INSTRUCTIONS TO FOLLOW: After locating the line with "pinky mcp: (110, 176)", reproduce it and all following lines of the listing below exactly, stopping only at the final line.
###
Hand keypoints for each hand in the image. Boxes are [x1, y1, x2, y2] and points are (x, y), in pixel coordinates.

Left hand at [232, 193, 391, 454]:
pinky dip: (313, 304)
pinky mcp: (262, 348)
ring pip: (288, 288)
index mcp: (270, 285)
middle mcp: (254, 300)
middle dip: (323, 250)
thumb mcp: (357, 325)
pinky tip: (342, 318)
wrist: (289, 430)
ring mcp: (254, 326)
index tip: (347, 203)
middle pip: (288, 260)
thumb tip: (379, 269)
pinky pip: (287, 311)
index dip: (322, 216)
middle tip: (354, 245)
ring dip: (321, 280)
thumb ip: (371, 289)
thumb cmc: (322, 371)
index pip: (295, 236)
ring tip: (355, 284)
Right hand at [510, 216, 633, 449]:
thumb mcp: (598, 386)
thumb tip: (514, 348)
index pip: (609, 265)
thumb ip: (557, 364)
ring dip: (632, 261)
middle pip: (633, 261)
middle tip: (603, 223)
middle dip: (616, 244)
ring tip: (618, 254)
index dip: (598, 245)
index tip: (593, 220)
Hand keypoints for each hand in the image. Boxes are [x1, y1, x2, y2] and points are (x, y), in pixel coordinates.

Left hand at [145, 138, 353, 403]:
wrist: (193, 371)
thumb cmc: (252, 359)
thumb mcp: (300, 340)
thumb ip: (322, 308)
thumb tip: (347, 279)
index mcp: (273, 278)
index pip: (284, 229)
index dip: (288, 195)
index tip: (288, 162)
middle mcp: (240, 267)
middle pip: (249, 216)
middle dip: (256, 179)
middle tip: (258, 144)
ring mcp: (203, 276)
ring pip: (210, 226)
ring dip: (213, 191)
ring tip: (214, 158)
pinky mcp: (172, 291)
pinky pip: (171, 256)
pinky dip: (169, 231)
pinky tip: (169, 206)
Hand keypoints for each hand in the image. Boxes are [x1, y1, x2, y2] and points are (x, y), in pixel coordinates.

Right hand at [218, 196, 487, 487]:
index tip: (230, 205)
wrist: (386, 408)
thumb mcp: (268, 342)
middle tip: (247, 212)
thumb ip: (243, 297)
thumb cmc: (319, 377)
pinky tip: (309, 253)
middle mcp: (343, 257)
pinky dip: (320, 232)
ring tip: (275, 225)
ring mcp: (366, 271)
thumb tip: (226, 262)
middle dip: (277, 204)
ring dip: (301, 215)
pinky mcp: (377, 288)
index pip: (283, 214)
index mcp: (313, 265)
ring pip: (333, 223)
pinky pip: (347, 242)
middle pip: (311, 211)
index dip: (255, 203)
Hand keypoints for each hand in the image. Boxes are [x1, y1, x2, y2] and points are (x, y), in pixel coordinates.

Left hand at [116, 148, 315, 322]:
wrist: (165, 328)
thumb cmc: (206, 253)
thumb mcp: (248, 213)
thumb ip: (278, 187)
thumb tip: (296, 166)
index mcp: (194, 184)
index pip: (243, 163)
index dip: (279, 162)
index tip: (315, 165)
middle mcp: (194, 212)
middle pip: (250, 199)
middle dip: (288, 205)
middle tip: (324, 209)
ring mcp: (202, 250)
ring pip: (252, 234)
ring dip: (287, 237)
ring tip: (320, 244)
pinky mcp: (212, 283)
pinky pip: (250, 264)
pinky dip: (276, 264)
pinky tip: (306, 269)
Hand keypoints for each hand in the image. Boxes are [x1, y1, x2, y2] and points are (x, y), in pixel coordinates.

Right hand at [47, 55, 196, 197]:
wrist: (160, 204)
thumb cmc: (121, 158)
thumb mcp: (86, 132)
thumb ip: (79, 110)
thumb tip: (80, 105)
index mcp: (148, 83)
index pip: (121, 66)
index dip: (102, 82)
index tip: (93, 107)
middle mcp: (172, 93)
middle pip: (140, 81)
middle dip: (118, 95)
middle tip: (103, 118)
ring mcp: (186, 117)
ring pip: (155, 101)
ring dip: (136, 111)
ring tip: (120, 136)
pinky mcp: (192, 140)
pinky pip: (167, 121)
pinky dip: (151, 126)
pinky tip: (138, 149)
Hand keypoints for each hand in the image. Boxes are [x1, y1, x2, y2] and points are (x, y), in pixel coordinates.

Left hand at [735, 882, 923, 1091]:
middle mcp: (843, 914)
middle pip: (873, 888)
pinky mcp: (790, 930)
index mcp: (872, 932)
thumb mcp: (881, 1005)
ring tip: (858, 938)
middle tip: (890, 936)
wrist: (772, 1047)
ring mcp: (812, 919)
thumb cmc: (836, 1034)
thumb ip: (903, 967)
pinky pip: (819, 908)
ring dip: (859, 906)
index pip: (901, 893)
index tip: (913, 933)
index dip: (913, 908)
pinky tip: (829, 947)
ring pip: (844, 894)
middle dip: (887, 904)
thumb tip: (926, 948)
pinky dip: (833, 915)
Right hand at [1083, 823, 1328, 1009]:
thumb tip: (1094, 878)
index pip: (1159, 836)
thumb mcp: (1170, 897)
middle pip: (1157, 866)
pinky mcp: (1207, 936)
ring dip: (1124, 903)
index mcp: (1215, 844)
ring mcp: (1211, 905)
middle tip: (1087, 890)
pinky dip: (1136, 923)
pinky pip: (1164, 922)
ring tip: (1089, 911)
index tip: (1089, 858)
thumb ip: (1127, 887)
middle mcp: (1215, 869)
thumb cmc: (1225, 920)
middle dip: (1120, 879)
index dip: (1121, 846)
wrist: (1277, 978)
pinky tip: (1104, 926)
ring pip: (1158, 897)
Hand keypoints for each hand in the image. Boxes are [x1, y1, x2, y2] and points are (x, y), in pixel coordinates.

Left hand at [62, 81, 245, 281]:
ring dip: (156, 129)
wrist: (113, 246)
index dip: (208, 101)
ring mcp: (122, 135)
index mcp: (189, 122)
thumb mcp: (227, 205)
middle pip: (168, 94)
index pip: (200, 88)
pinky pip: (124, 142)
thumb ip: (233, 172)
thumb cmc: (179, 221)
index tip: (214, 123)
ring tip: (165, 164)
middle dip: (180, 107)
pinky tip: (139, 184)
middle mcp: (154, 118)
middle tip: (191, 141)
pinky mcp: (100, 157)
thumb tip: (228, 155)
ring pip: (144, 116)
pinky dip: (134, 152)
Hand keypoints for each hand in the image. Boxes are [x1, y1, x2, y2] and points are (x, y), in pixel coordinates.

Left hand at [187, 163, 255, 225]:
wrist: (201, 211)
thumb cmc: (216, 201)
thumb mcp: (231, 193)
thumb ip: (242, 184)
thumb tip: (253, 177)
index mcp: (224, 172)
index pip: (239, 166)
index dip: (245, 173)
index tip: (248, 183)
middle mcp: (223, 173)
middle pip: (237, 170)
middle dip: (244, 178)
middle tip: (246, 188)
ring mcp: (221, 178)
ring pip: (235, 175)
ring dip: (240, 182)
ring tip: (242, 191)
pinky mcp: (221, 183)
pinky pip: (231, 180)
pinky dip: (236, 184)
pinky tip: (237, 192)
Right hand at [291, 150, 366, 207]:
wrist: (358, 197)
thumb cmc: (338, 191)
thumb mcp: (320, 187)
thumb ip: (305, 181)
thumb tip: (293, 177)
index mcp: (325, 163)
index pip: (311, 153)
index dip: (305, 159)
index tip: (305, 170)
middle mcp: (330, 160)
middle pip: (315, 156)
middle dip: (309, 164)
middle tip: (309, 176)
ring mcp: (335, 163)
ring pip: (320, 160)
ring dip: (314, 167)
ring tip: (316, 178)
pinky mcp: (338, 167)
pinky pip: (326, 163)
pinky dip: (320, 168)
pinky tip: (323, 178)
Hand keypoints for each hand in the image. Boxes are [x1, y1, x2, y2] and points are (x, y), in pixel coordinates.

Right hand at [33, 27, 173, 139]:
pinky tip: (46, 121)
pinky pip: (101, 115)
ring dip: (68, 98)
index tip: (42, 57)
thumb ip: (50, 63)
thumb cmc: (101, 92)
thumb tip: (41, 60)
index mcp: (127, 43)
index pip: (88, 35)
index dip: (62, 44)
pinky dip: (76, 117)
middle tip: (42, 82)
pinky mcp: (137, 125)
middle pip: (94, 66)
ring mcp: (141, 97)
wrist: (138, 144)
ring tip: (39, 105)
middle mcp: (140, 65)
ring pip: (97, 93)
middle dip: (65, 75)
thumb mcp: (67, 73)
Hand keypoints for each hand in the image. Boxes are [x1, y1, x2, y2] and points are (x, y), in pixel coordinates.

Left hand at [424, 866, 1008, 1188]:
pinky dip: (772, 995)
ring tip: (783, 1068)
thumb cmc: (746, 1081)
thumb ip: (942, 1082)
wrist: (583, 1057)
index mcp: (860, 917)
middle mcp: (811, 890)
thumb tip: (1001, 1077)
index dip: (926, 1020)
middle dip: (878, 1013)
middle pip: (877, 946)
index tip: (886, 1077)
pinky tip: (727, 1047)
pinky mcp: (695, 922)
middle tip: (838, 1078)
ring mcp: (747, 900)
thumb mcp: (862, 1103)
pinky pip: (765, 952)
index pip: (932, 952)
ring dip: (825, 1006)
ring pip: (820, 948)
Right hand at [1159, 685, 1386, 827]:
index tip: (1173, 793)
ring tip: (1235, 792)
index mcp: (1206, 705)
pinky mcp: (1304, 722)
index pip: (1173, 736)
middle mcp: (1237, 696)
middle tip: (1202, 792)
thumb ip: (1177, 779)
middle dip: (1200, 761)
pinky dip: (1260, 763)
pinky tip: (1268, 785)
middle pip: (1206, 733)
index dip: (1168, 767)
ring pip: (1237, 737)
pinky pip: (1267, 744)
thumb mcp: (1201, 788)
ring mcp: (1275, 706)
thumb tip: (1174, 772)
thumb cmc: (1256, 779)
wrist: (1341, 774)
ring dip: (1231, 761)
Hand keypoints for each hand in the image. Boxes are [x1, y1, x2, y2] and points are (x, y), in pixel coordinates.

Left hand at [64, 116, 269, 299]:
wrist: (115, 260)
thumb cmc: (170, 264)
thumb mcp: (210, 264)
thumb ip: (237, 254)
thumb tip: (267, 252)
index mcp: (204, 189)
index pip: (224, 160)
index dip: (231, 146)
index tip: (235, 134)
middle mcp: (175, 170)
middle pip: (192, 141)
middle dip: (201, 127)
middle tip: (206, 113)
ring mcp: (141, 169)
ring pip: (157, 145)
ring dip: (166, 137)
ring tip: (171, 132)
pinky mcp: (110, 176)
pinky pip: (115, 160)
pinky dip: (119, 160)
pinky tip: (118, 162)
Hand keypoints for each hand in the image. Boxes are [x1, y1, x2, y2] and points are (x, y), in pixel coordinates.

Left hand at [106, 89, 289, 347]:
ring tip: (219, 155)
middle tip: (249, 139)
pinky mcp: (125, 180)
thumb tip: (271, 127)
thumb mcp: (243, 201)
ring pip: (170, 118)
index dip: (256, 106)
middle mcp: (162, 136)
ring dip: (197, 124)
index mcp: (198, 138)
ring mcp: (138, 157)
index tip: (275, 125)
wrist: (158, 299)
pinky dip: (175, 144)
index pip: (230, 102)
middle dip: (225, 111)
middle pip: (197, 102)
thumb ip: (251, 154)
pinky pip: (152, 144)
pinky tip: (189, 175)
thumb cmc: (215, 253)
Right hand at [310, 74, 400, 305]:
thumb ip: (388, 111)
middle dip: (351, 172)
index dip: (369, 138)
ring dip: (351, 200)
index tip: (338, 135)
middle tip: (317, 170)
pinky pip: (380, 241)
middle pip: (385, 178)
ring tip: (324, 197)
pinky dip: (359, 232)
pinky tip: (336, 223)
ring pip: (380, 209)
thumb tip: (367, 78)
###
OUTPUT:
pinky mcp: (110, 176)
pinky pip: (115, 160)
pinky dip: (119, 160)
pinky tip: (118, 162)
Hand keypoints for each hand in the image. Boxes are [x1, y1, x2, y2] and points are (x, y), in pixel coordinates.

Left hand at [106, 89, 289, 347]:
ring tip: (219, 155)
middle tip: (249, 139)
pinky mcp: (125, 180)
thumb tip: (271, 127)
thumb mcp: (243, 201)
ring pip: (170, 118)
index dip: (256, 106)
middle mcp: (162, 136)
ring dip: (197, 124)
index mcp: (198, 138)
ring mcp: (138, 157)
index tip: (275, 125)
wrist: (158, 299)
pinky dip: (175, 144)
index pip: (230, 102)
middle dip: (225, 111)
middle pip: (197, 102)
thumb ip: (251, 154)
pinky pip: (152, 144)
pinky tip: (189, 175)
thumb cmc: (215, 253)
Right hand at [310, 74, 400, 305]:
thumb ip: (388, 111)
middle dip: (351, 172)
index dip: (369, 138)
ring dip: (351, 200)
index tip: (338, 135)
middle tip: (317, 170)
pinky pip: (380, 241)
middle pip: (385, 178)
ring tip: (324, 197)
pinky dip: (359, 232)
pinky tip: (336, 223)
ring pip: (380, 209)
thumb tip: (367, 78)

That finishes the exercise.